Information given:

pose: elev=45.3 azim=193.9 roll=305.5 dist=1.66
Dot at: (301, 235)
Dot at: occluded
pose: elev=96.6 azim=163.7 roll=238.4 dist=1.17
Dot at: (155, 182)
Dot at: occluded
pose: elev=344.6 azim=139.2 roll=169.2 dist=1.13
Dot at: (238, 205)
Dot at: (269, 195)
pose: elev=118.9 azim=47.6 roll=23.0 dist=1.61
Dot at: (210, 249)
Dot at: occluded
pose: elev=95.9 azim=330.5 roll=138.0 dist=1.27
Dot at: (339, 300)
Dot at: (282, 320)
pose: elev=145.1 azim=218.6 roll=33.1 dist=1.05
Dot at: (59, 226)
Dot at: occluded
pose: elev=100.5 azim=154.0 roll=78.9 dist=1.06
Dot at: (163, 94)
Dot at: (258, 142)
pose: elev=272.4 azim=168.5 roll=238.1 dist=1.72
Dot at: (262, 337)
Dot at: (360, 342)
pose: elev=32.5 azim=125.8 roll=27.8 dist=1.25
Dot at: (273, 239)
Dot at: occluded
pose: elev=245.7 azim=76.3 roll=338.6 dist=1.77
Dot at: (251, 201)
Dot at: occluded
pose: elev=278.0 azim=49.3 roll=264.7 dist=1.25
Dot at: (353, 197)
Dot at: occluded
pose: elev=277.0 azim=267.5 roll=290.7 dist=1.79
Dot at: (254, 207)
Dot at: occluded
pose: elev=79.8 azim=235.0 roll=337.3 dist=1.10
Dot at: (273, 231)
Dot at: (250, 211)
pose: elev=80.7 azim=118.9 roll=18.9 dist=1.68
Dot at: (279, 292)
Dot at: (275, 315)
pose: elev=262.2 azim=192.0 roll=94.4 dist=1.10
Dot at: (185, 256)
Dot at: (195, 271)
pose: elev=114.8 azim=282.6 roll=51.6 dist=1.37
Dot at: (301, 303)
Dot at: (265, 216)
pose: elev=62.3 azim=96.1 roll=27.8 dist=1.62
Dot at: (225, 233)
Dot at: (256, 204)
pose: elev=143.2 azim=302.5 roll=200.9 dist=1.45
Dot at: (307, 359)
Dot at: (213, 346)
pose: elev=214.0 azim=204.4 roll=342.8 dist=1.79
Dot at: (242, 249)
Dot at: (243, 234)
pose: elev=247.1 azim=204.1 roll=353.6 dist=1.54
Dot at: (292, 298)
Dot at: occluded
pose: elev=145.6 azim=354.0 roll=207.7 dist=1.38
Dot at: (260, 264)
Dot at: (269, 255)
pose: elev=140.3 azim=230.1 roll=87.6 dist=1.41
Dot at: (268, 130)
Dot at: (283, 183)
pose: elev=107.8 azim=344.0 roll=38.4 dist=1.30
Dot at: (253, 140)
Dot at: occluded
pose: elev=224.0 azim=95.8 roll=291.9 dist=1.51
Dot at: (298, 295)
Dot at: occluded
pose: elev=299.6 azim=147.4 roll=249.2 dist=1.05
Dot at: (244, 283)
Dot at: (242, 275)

Directive: Edit the records so that each "dist" becomes "distance", and leave everything else unchanged.

Response to the exercise:
pose: elev=45.3 azim=193.9 roll=305.5 distance=1.66
Dot at: (301, 235)
Dot at: occluded
pose: elev=96.6 azim=163.7 roll=238.4 distance=1.17
Dot at: (155, 182)
Dot at: occluded
pose: elev=344.6 azim=139.2 roll=169.2 distance=1.13
Dot at: (238, 205)
Dot at: (269, 195)
pose: elev=118.9 azim=47.6 roll=23.0 distance=1.61
Dot at: (210, 249)
Dot at: occluded
pose: elev=95.9 azim=330.5 roll=138.0 distance=1.27
Dot at: (339, 300)
Dot at: (282, 320)
pose: elev=145.1 azim=218.6 roll=33.1 distance=1.05
Dot at: (59, 226)
Dot at: occluded
pose: elev=100.5 azim=154.0 roll=78.9 distance=1.06
Dot at: (163, 94)
Dot at: (258, 142)
pose: elev=272.4 azim=168.5 roll=238.1 distance=1.72
Dot at: (262, 337)
Dot at: (360, 342)
pose: elev=32.5 azim=125.8 roll=27.8 distance=1.25
Dot at: (273, 239)
Dot at: occluded
pose: elev=245.7 azim=76.3 roll=338.6 distance=1.77
Dot at: (251, 201)
Dot at: occluded
pose: elev=278.0 azim=49.3 roll=264.7 distance=1.25
Dot at: (353, 197)
Dot at: occluded
pose: elev=277.0 azim=267.5 roll=290.7 distance=1.79
Dot at: (254, 207)
Dot at: occluded
pose: elev=79.8 azim=235.0 roll=337.3 distance=1.10
Dot at: (273, 231)
Dot at: (250, 211)
pose: elev=80.7 azim=118.9 roll=18.9 distance=1.68
Dot at: (279, 292)
Dot at: (275, 315)
pose: elev=262.2 azim=192.0 roll=94.4 distance=1.10
Dot at: (185, 256)
Dot at: (195, 271)
pose: elev=114.8 azim=282.6 roll=51.6 distance=1.37
Dot at: (301, 303)
Dot at: (265, 216)
pose: elev=62.3 azim=96.1 roll=27.8 distance=1.62
Dot at: (225, 233)
Dot at: (256, 204)
pose: elev=143.2 azim=302.5 roll=200.9 distance=1.45
Dot at: (307, 359)
Dot at: (213, 346)
pose: elev=214.0 azim=204.4 roll=342.8 distance=1.79
Dot at: (242, 249)
Dot at: (243, 234)
pose: elev=247.1 azim=204.1 roll=353.6 distance=1.54
Dot at: (292, 298)
Dot at: occluded
pose: elev=145.6 azim=354.0 roll=207.7 distance=1.38
Dot at: (260, 264)
Dot at: (269, 255)
pose: elev=140.3 azim=230.1 roll=87.6 distance=1.41
Dot at: (268, 130)
Dot at: (283, 183)
pose: elev=107.8 azim=344.0 roll=38.4 distance=1.30
Dot at: (253, 140)
Dot at: occluded
pose: elev=224.0 azim=95.8 roll=291.9 distance=1.51
Dot at: (298, 295)
Dot at: occluded
pose: elev=299.6 azim=147.4 roll=249.2 distance=1.05
Dot at: (244, 283)
Dot at: (242, 275)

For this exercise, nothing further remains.